Courts must 'take due account' of rights rulings

 

THE IRISH courts must take due account of the decisions of the European Court of Human Rights (ECHR) but these are not binding precedents, according to the judgment.

ECHR decisions are relevant to the outcome of the case involving the Mahon tribunal and The Irish Timesbecause of the effect given to the European Convention on Human Rights in Irish law, Mr Justice Nial Fennelly said in his judgment.

The tribunal undoubtedly came within the definition of an “organ of State” required by law to perform its functions in a manner compatible with the State’s obligations under the convention, he said.

Legislation governing tribunals must therefore be interpreted in a manner compatible with these obligations and the Supreme Court must take judicial notice of the provisions of the convention and of decisions of the ECHR.

“The court must, as the concluding words of the provision make clear, ‘take due account’ of the principles laid down in those judgments. This is not the same as saying that they constitute binding precedents.”

Mr Justice Fennelly said it was important to recall that, in the event of a conflict between the provisions of the convention and the Constitution, the Constitution must prevail. The ECHR had been “at pains” to emphasise that the right to freedom of expression was not unlimited and had stated that the press must not “overstep certain bounds”.

Nonetheless, the courts constantly emphasised the value of a free press as one of the essential foundations of a democratic society, that the press generated and promoted political debate, informed the public in time of elections and scrutinised the behaviour of governments and public officials. For these reasons, the court held, persons in public life must expect to be subjected to disclosure about their financial and other affairs, to criticism and to less favourable treatment than those in private life.

“Generally, therefore, restrictions on freedom of expression must be justified by an ‘overriding requirement in the public interest’,” the judgment continued.

He cited the case of Fressoz and Roire, in which the publisher of Le Canard Enchainéand a journalist were fined after publishing anonymous information about Peugeot. The ECHR found there wasn’t any proportional relationship between the legitimate aim of journalists and the means deployed to achieve that aim, given the interest of society in preserving freedom of the press.
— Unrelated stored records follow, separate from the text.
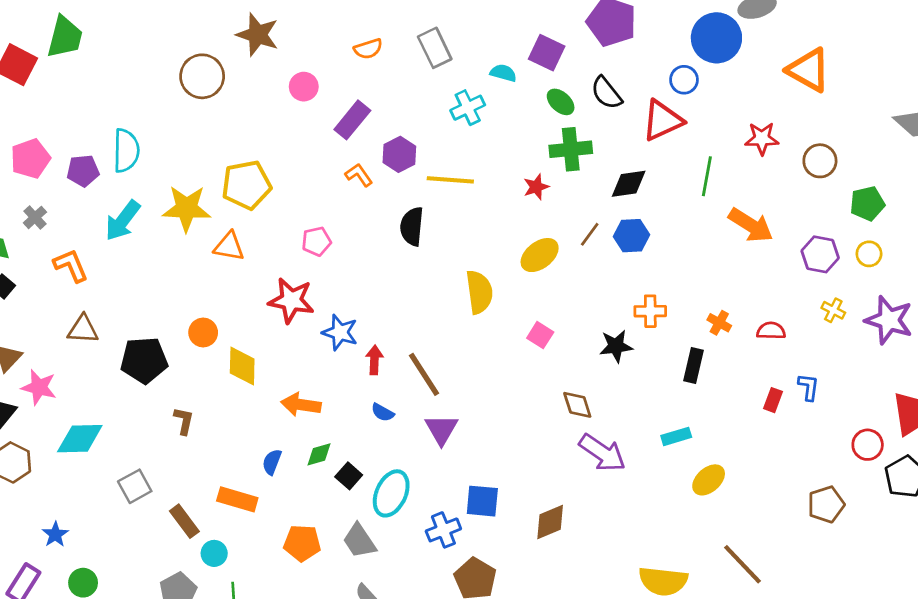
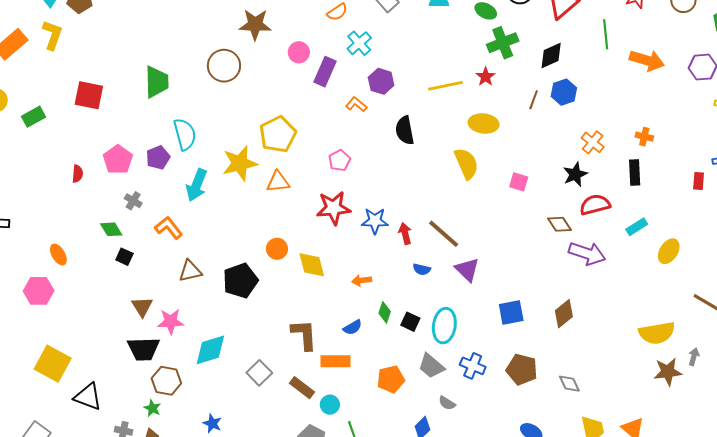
green trapezoid: (65, 37) -> (157, 82), moved
cyan cross: (468, 108) -> (359, 43), moved
purple rectangle: (352, 120) -> (325, 72), moved
yellow line: (450, 180) -> (445, 86), moved
yellow ellipse: (540, 255) -> (484, 123), moved, turned 60
orange cross: (650, 311) -> (593, 142), turned -35
red semicircle: (771, 331) -> (595, 205), moved, size x1.4
orange arrow: (301, 405) -> (362, 280), size x0.7
brown L-shape: (184, 421) -> (304, 335), moved, size x1.6
green diamond: (319, 454) -> (385, 312), turned -40
blue semicircle: (272, 462) -> (353, 327), turned -126
blue cross: (443, 530) -> (473, 366), moved, turned -30

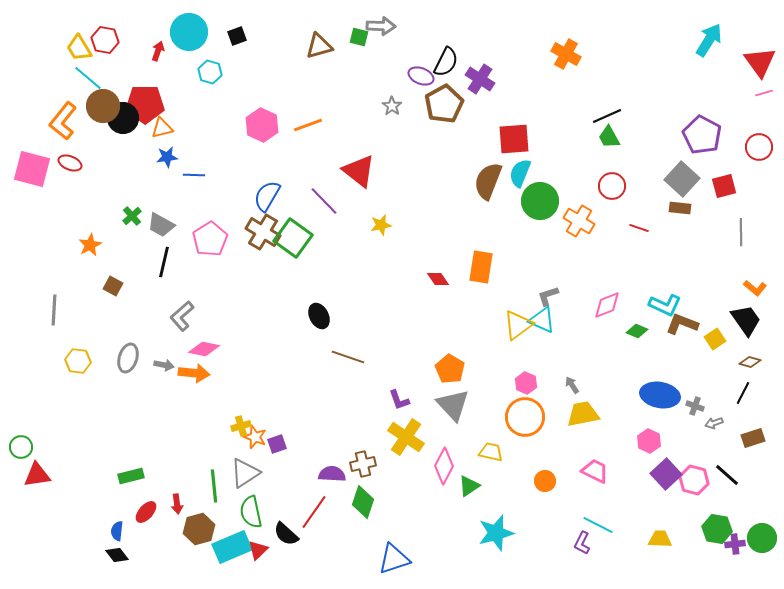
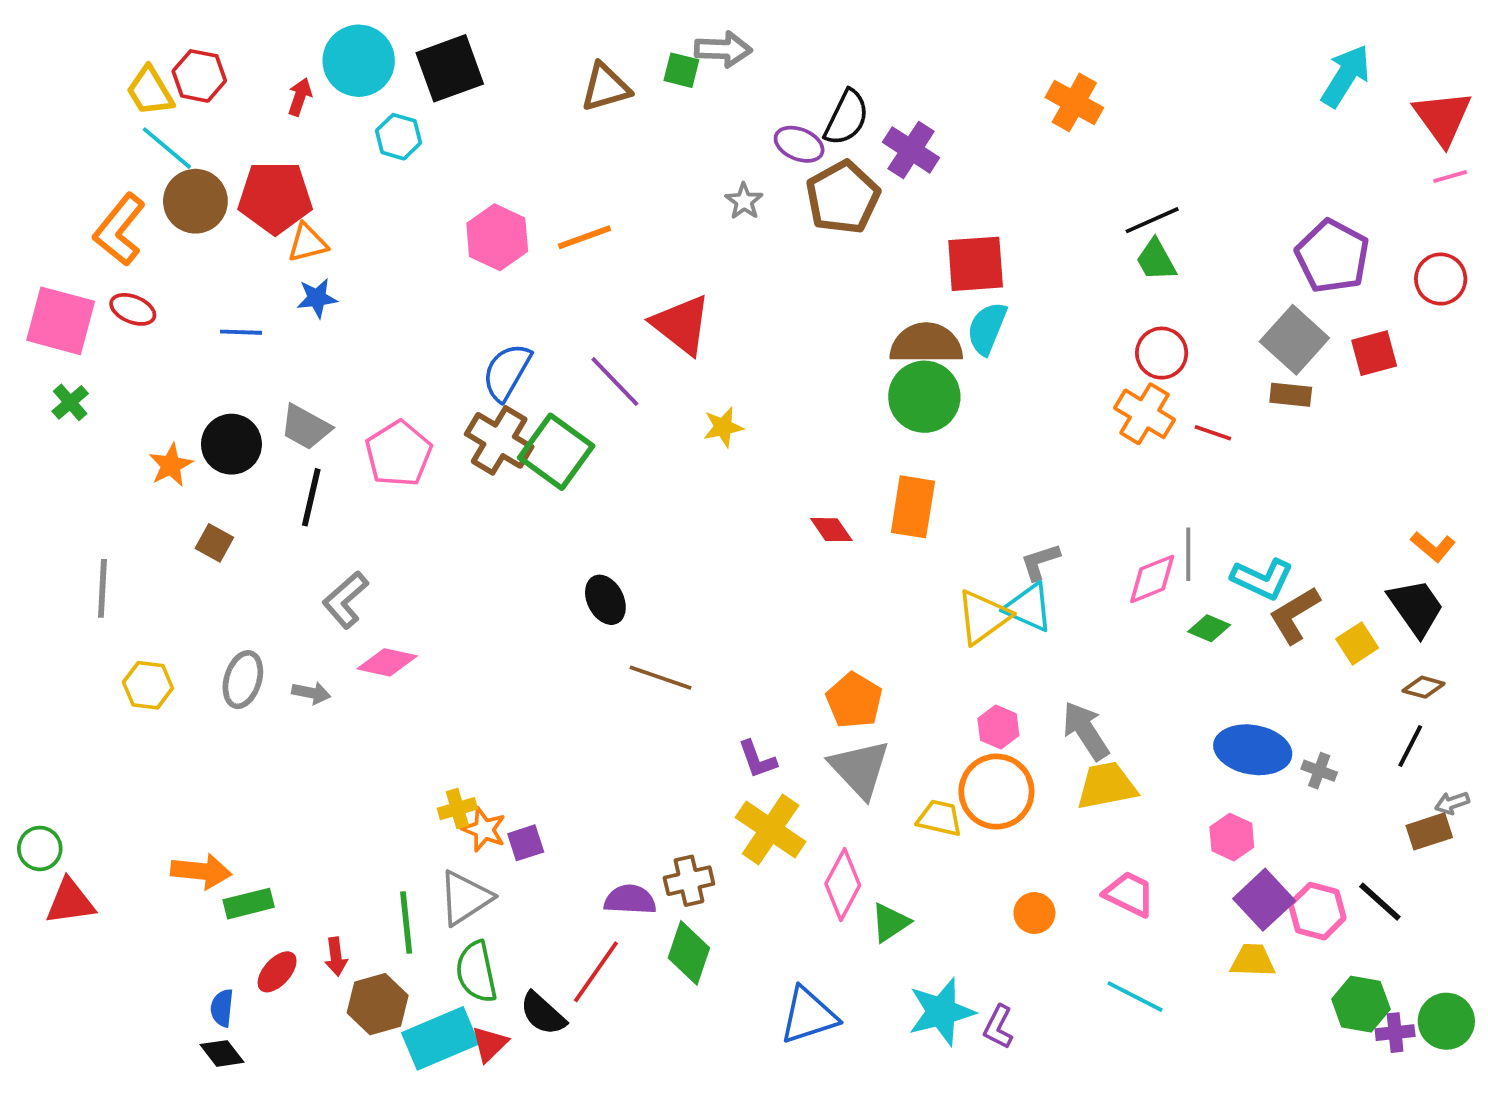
black square: (237, 36) -> (450, 68), size x1.8
black circle: (123, 118) -> (231, 444), moved
blue line: (194, 175) -> (241, 332), moved
brown semicircle: (488, 181) -> (926, 344), turned 69
green circle: (540, 201) -> (924, 397), moved
green cross: (132, 216) -> (70, 402), moved
orange cross: (579, 221) -> (1145, 414), moved
gray line: (741, 232) -> (1188, 554), moved
brown L-shape: (682, 324) -> (1294, 615), turned -52
orange arrow: (194, 373) -> (201, 871), moved
gray arrow: (572, 385) -> (1086, 731), size x1.8
gray arrow: (714, 423) -> (1452, 803), moved
yellow trapezoid: (491, 452) -> (940, 818), moved
yellow trapezoid: (660, 539) -> (1253, 960), moved
purple L-shape: (582, 543) -> (998, 1027), moved
blue triangle: (394, 559) -> (809, 1016), moved

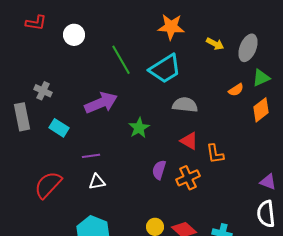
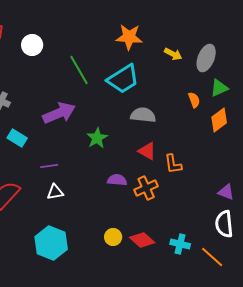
orange semicircle: (236, 90) -> (194, 100), turned -77
purple semicircle: (159, 170) -> (117, 180), turned 78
In Goodwin v United Kingdom, the House of Lords fined a journalist for contempt of court after he refused to disclose a source. However, the ECHR ruled that protection of sources was one of the basic conditions for press freedom, and said an order for disclosure of sources could not be compatible with the convention, unless justified by “an overriding requirement in the public interest”.

Mr Justice Fennelly said it wasn’t surprising that there was a large body of law concerning journalistic privilege in the US. Many states, including California, have law protecting this privilege, but there was no federal legislative protection of journalists’ sources.